--- GIVEN TEXT ---
================================
I was thinking of her the next morning when her brother called on me with a beaming countenance, and said,
"I am certain that you have slept with my sister, and I am very glad of it. She does not confess as much, but her confession is not necessary. I will bring her to you to-day."
"You will oblige me, for I adore her, and I will get a friend of mine to ask her in marriage from your father in such a manner that he will not be able to refuse."
"I wish it may be so, but I doubt it. In the mean time, I find myself compelled to beg another service from your kindness. I can obtain, against a note of hand payable in six months, a ring of the value of two hundred sequins, and I am certain to sell it again this very day for the same amount. That sum, is very necessary to me just now, but the jeweller, who knows you, will not let me have it without your security. Will you oblige me in this instance? I know that you lost a great deal last night; if you want some money I will give you one hundred sequins, which you will return when the note of hand falls due."
How could I refuse him? I knew very well that I would be duped, but I loved his sister so much:
"I am ready," said I to him, "to sign the note of hand, but you are wrong in abusing my love for your sister in such a manner."
We went out, and the jeweller having accepted my security the bargain was completed. The merchant, who knew me only by name, thinking of paying me a great compliment, told P– C– that with my guarantee all his goods were at his service. I did not feel flattered by the compliment, but I thought I could see in it the knavery of P– C–, who was clever enough to find out, out of a hundred, the fool who without any reason placed confidence in me when I possessed nothing. It was thus that my angelic C– C–, who seemed made to insure my happiness, was the innocent cause of my ruin.
At noon P– C– brought his sister; and wishing most likely to prove its honesty—for a cheat always tries hard to do that—he gave me back the letter of exchange which I had endorsed for the Cyprus wine, assuring me likewise that at our next meeting he would hand me the one hundred sequins which he had promised me.
I took my mistress as usual to Zuecca; I agreed for the garden to be kept closed, and we dined under a vine-arbour. My dear C– C– seemed to me more beautiful since she was mine, and, friendship being united to love we felt a delightful sensation of happiness which shone on our features. The hostess, who had found me generous, gave us some excellent game and some very fine fish; her daughter served us. She also came to undress my little wife as soon as we had gone upstairs to give ourselves up to the sweet pleasures natural to a young married couple.
================================
From the passage above, reproduce word for word the part that opens with the words containing "We went out, and" and closes with "of my ruin.".

--- RECORDED DATA ---
================================
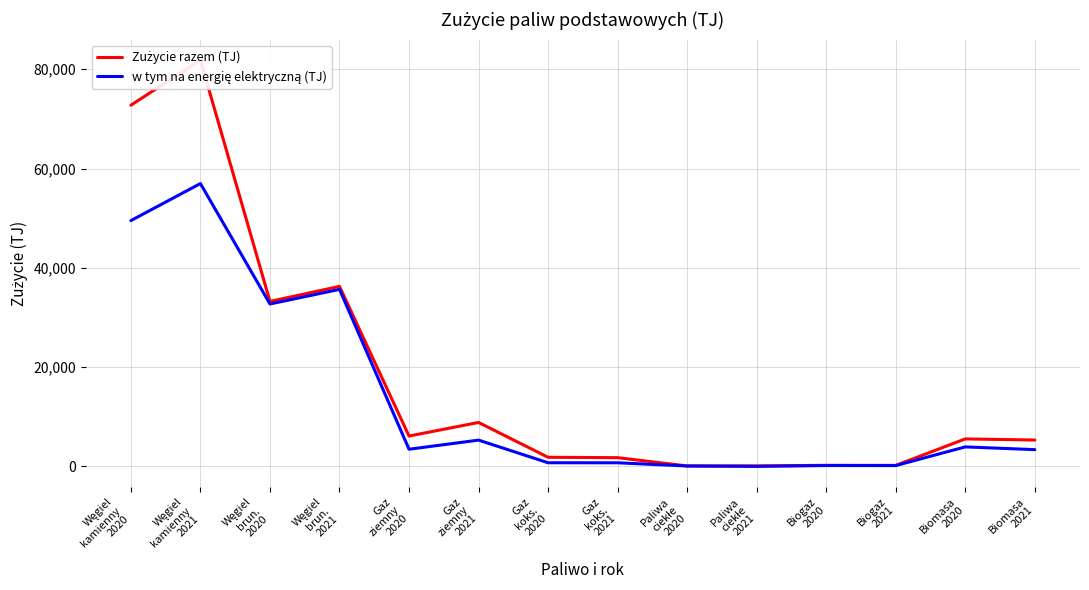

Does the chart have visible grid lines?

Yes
================================
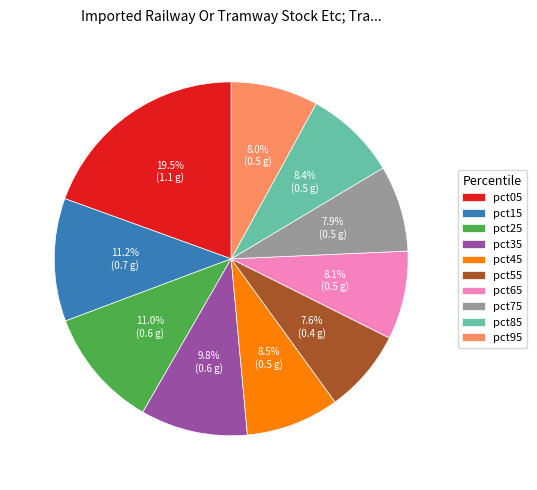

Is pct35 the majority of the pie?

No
================================
--- WRITTEN ANSWER ---
We went out, and the jeweller having accepted my security the bargain was completed. The merchant, who knew me only by name, thinking of paying me a great compliment, told P– C– that with my guarantee all his goods were at his service. I did not feel flattered by the compliment, but I thought I could see in it the knavery of P– C–, who was clever enough to find out, out of a hundred, the fool who without any reason placed confidence in me when I possessed nothing. It was thus that my angelic C– C–, who seemed made to insure my happiness, was the innocent cause of my ruin.